The effect of paddle configurations on particle mixing in a soil-fertilizer continuous mixing device

Abstract

The mixing of soil and fertilizer is critically important for the deep application of organic fertilizer. The mixing of soil and fertilizer generally needs to be conducted during the transportation process. Here, a screw auger with paddles was used to improve the mixing performance of particles during the transport of materials. The discrete element method (DEM) and experimental measurements were used to characterize the effect of paddle configurations on particle mixing. Four parameters with five levels were used in the simulations. The paddle configurations had a major effect on the mixing performance and granular behavior.
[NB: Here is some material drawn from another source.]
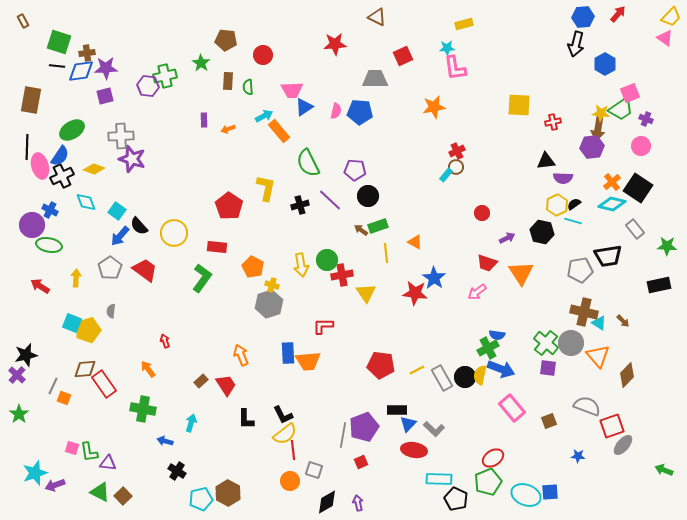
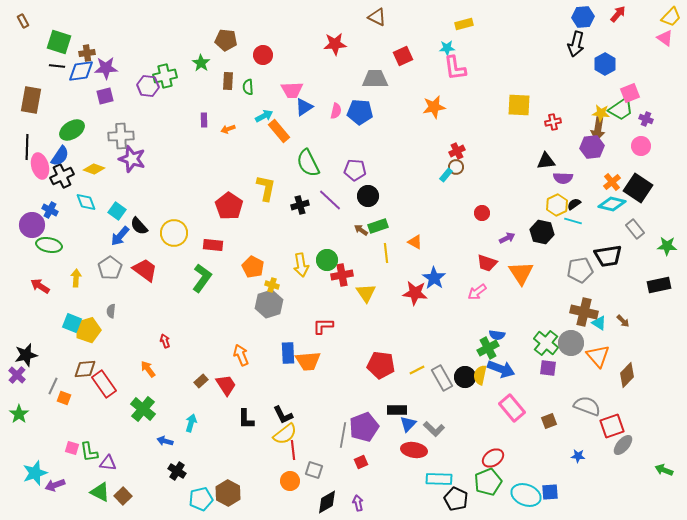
red rectangle at (217, 247): moved 4 px left, 2 px up
green cross at (143, 409): rotated 30 degrees clockwise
The relative standard deviation (RSD) results obtained from the validated DEM models revealed that devices with larger paddle rotational speeds n, sideward angles α, pitch angles β and 3 paddles conferred higher mixing performance. The effect of paddle configurations on the paddle-particle and particle-particle average contact forces was also analyzed. Higher paddle rotational speeds n, sideward angles α and pitch angles β led to larger average normal contact forces, and the effect of the number of paddles N was small. Analysis of the particle velocity distribution of different configurations revealed that an appropriate paddle configuration with better mixing performance improved the particle velocity. The contributions of both convective and diffusive mechanisms on particle motion were studied, and convection was found to be the dominant mechanism. Generally, the results of this study provide a reference for the selection of an appropriate paddle configuration that confers higher mixing performance and lower power consumption.